What Do You Get When You Combine a Snake and A Squirrel? - Building a Python Data Pipeline with Apache Flink
2021-02-20, 15:35–16:05 (US/Pacific), Interactive Track

Any symbiotic relationship among very different creatures has unique challenges, but can result in something even more powerful than the sum of its parts. Combining Python with Apache Flink, particularly for Machine Learning, has its complications, but can also produce an incredibly fast, portable, scalable, and highly flexible data pipeline.

This talk covers the structure and technical features of a Python-Flink pipeline. It also goes over getting started, and more importantly - addressing the common mistakes and hurdles of building one. This includes which features to use and how to leverage the strengths of each framework based on your specific use case. For instance, when would you use regular Python, and when would you want to use PyFlink? Are there cases where you would NOT want to use some of the abstraction or automation tools available for these frameworks?

Attendees will get out of this talk an introduction to working with Apache Flink with Python, and pragmatic tips and tricks for a smoother, faster, more enjoyable (because this should be fun!) dive into this symbiotic relationship.

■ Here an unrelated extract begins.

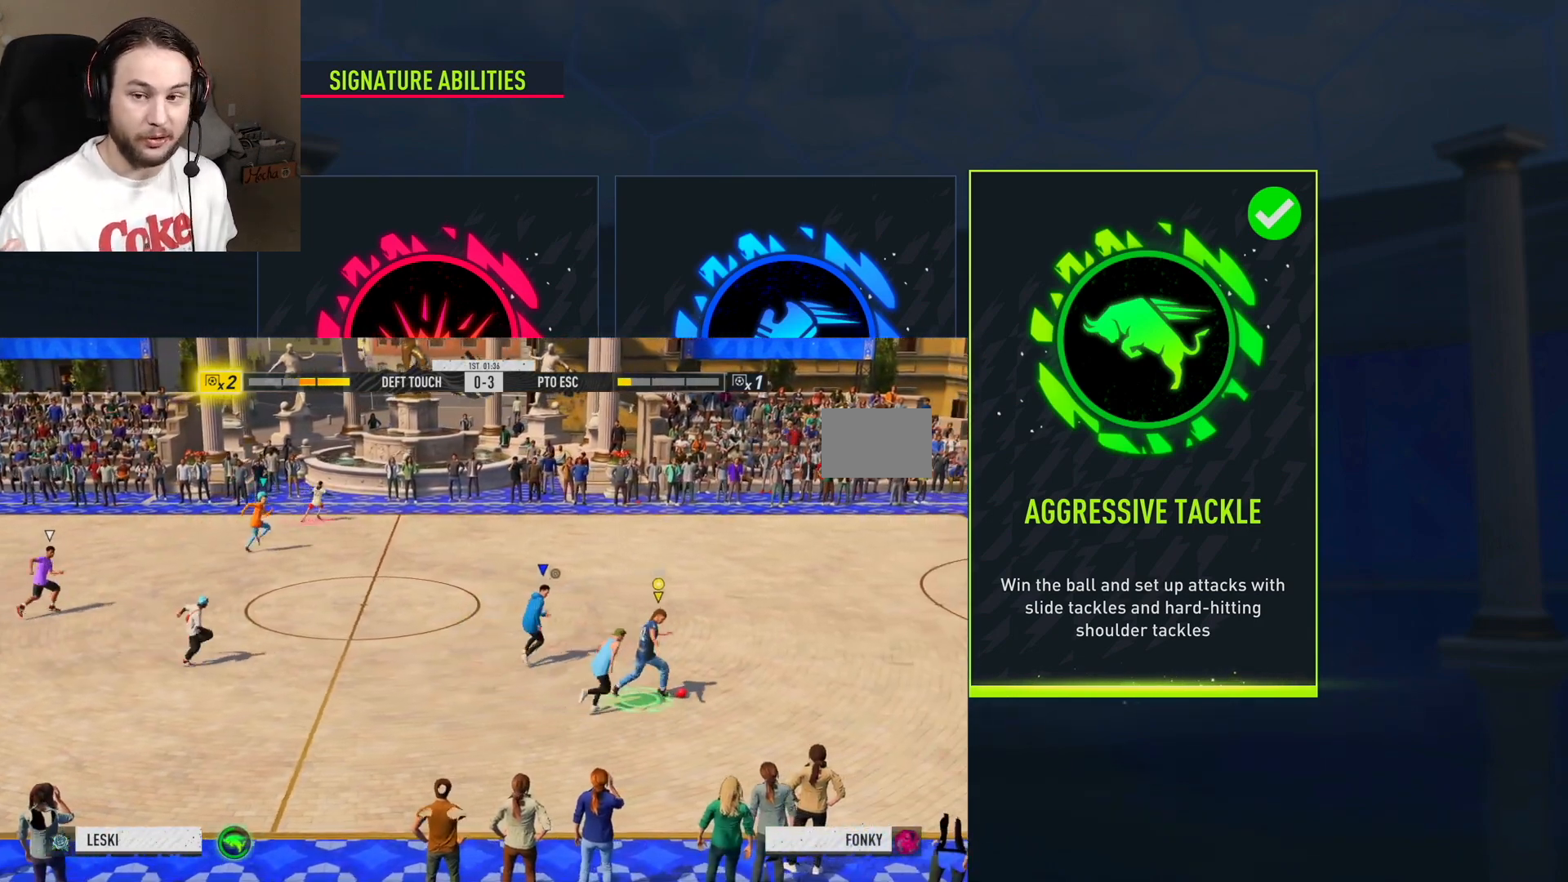
{"buttons": ["R2"], "left_stick": "right", "right_stick": "center", "events": []}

This talk is geared towards those who are new to Flink but is applicable to anyone with beginner to advanced Python experience.


Getting started with stream processing for Python can be hard enough, and the more complex the streaming framework, the more intimidating it can be. It can be challenging to understand when to use (or not use) certain features with such a combination. However, each complication brings with it a level of flexibility and robustness, which lends itself particularly well to Machine Learning (and many other common Python) use cases.

Having seen firsthand what this combination can do, but also remembering how long it can take to get there without some guidance, I get a huge amount of joy in helping people avoid these hurdles (or feeling overwhelmed), and enabling them to get to just have fun with their stronger, faster data pipelines.

Caito is a Developer Advocate for Ververica (creators of Apache Flink), representing the US region, and is based in Portland, Oregon. Previously, she was a software engineer at a data analytics company and loves geeking out about metrics and stream processing. Outside of tech, Caito does woodworking/construction, dance, running, and appreciation of terrible puns.